Voici donc trois corps qui concourent à la loi, le pouvoir exécutif, l’assemblée populaire et le sénat. Comment s’établiront leurs rapports ? Par l’intervention ministérielle. Les ministres ne sont les mandataires ni du chef de l’état ni des chambres, ils sont l’organe des communications qui s’échangent entre eux. S’ils étaient l’organe du pouvoir exécutif et s’ils dépendaient de lui, ils l’engageraient dans toutes leurs démarches et le compromettraient par leur langage ; s’ils étaient les instrumens du pouvoir délibérant, ils pénétreraient avec ce caractère dans la sphère administrative, et lui enlèveraient sa liberté d’action. Leur rôle est mixte et complexe : ils sont de véritables intermédiaires n’appartenant ni au chef de l’état ni aux chambres, et procédant de ces deux pouvoirs à la fois dans une certaine mesure et par des modes différens.

◆ **DONNÉES SOURCES**
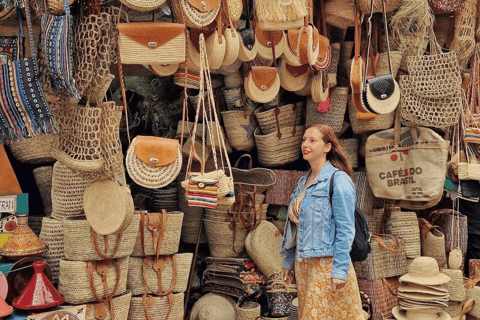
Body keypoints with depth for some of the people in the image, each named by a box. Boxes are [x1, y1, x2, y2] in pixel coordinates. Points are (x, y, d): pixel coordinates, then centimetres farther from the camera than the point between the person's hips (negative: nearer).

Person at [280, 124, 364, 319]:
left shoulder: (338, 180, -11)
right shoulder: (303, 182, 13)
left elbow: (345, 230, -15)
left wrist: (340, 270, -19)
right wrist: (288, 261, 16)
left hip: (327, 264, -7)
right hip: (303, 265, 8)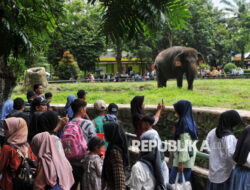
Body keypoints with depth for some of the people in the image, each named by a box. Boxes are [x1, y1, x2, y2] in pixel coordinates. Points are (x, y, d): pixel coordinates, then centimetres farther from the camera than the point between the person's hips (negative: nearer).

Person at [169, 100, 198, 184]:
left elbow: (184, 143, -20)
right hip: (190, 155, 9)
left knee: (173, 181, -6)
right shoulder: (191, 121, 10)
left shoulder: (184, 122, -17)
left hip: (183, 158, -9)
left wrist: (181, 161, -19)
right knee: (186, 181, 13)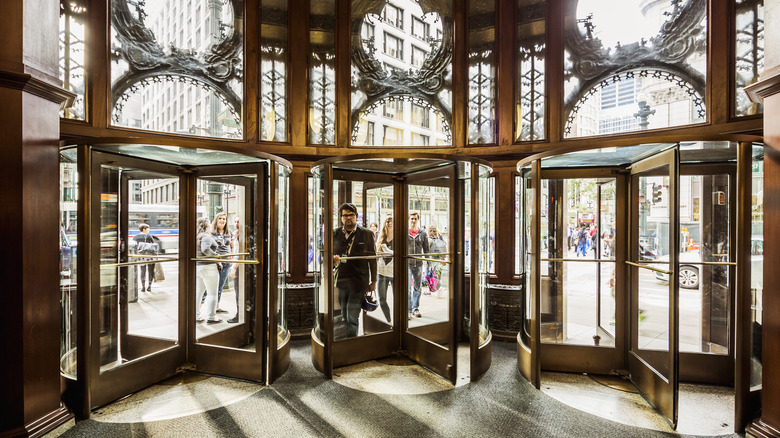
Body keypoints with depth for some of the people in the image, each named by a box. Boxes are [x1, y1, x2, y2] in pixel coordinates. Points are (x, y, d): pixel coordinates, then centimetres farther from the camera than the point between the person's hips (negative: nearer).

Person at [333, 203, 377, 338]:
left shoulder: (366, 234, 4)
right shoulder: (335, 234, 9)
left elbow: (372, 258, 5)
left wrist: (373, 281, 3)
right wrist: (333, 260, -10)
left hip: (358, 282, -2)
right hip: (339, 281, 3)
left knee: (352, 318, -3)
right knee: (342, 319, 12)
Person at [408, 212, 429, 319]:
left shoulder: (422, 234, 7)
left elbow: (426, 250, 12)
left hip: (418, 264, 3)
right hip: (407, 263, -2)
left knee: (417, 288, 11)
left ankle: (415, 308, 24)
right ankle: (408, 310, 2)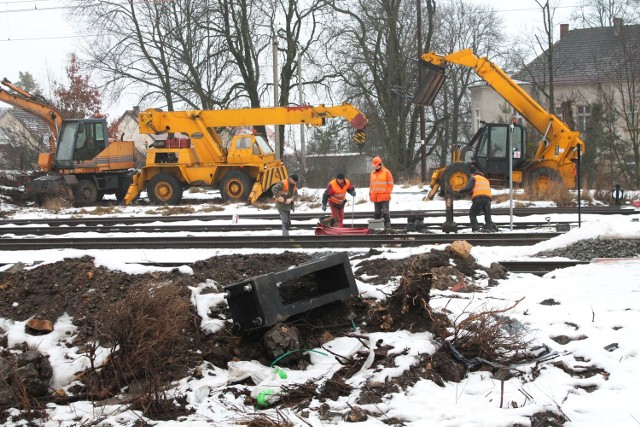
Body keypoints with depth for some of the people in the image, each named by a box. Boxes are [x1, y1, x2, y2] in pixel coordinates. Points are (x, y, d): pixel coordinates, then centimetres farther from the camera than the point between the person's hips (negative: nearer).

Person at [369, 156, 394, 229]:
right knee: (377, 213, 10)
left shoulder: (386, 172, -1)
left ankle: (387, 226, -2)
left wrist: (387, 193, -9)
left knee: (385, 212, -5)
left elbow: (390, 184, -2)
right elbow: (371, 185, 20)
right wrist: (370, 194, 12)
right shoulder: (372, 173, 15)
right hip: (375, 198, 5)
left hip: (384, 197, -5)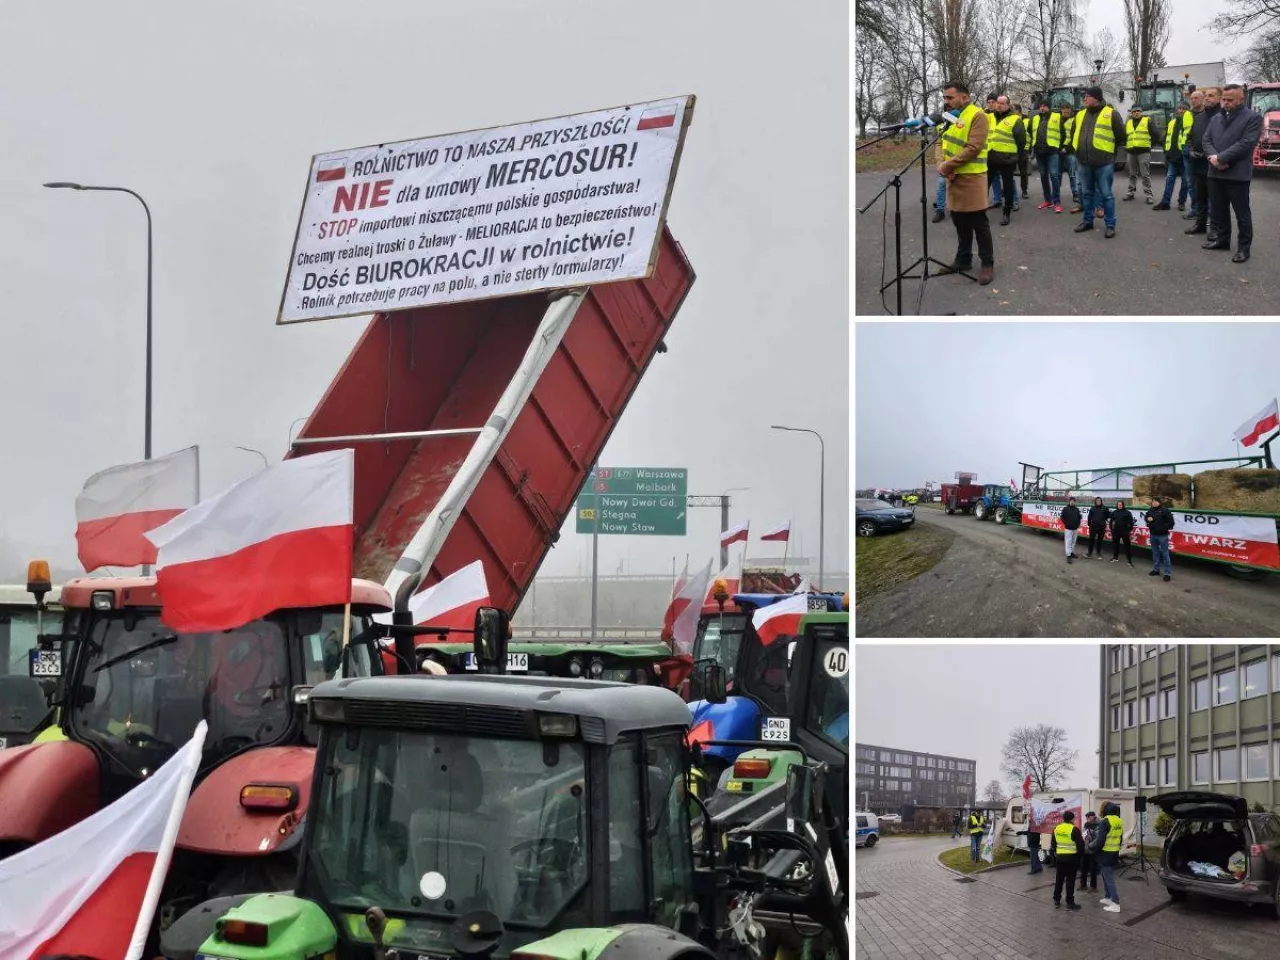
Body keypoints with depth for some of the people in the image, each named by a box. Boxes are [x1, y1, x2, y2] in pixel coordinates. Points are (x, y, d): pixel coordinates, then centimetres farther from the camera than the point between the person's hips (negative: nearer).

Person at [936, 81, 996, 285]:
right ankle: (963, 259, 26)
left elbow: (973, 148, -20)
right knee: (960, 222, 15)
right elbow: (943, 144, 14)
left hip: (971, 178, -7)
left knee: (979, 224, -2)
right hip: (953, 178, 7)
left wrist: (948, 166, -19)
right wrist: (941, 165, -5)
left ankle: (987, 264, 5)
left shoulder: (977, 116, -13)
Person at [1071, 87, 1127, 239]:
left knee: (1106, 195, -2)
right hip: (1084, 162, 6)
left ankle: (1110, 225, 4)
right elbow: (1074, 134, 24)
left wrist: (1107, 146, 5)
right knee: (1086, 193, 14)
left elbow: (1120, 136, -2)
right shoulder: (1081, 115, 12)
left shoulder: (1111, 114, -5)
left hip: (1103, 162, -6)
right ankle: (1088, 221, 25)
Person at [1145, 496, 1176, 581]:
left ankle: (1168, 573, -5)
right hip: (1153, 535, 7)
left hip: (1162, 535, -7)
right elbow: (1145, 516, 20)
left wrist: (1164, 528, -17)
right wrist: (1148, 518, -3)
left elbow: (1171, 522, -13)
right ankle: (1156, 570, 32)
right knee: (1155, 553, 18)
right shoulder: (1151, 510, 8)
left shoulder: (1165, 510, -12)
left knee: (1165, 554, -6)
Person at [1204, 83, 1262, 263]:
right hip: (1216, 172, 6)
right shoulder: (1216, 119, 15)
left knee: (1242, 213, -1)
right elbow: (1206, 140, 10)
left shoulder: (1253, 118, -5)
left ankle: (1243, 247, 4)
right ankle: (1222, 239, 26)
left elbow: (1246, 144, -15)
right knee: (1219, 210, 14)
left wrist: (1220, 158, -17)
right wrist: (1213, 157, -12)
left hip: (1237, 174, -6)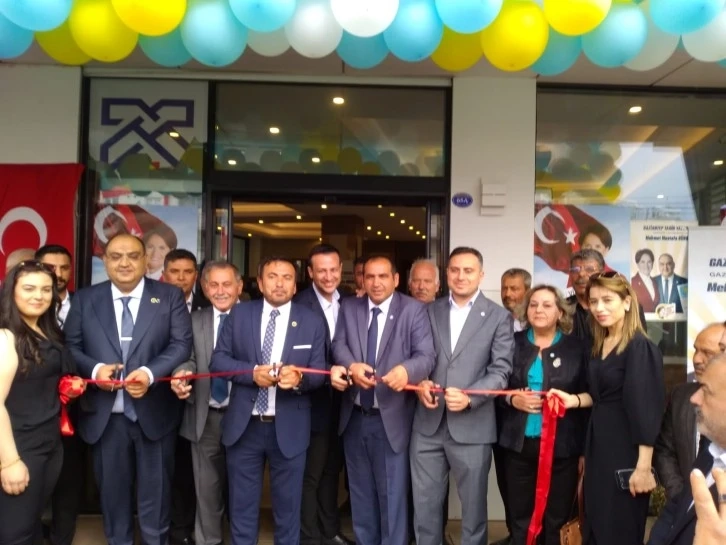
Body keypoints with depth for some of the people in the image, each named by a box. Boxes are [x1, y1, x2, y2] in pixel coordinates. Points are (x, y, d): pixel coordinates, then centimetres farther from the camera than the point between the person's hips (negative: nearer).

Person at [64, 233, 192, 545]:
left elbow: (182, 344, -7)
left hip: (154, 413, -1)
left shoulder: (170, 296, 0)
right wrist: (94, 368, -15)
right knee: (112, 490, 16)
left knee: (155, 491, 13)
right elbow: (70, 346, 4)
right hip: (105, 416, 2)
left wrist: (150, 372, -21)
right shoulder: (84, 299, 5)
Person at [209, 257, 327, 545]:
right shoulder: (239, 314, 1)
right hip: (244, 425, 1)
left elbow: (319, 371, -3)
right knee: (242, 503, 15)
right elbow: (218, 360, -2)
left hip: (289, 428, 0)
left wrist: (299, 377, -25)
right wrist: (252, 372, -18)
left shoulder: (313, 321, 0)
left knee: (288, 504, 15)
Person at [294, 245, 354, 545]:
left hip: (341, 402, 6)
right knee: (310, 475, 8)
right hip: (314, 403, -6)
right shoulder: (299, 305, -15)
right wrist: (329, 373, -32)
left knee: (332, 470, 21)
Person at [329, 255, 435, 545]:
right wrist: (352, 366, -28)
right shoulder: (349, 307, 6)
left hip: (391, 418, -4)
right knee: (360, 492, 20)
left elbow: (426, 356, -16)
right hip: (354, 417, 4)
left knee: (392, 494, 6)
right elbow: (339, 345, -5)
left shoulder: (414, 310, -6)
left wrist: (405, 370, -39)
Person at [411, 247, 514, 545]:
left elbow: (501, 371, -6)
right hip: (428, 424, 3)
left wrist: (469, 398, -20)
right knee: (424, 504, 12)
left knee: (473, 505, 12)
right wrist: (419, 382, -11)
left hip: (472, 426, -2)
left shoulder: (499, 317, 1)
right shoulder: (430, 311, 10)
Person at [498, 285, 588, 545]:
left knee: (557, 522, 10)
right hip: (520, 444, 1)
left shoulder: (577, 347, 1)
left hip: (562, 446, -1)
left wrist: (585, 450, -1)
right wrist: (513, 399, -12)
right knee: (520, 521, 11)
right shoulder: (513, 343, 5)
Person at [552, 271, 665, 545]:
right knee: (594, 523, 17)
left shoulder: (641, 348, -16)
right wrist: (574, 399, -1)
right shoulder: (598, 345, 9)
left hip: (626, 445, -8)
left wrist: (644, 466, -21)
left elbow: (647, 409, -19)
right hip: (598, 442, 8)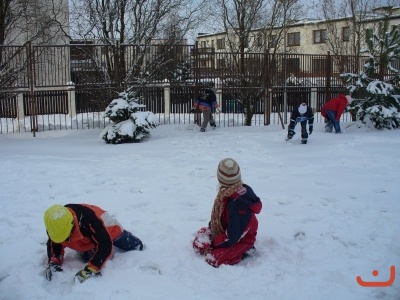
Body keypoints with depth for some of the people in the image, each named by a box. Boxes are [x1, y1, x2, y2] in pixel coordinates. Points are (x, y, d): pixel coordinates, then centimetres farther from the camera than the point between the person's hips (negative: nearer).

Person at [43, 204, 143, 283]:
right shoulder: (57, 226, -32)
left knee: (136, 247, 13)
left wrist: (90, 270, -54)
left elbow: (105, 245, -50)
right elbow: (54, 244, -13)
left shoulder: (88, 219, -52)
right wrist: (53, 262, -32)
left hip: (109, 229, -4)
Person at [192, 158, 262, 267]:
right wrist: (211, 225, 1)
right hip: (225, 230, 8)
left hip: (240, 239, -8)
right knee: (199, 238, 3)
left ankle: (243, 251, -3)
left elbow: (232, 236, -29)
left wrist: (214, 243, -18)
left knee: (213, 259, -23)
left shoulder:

◆ **DÉTAIL DE LA TÂCHE**
Recopiez à l'identique le passage du texte sur le rôle des ministres, en commençant par « Voici donc trois » et en continuant jusqu'à « des modes différens. ».

◆ **RÉSULTAT DE LA TÂCHE**
Voici donc trois corps qui concourent à la loi, le pouvoir exécutif, l’assemblée populaire et le sénat. Comment s’établiront leurs rapports ? Par l’intervention ministérielle. Les ministres ne sont les mandataires ni du chef de l’état ni des chambres, ils sont l’organe des communications qui s’échangent entre eux. S’ils étaient l’organe du pouvoir exécutif et s’ils dépendaient de lui, ils l’engageraient dans toutes leurs démarches et le compromettraient par leur langage ; s’ils étaient les instrumens du pouvoir délibérant, ils pénétreraient avec ce caractère dans la sphère administrative, et lui enlèveraient sa liberté d’action. Leur rôle est mixte et complexe : ils sont de véritables intermédiaires n’appartenant ni au chef de l’état ni aux chambres, et procédant de ces deux pouvoirs à la fois dans une certaine mesure et par des modes différens.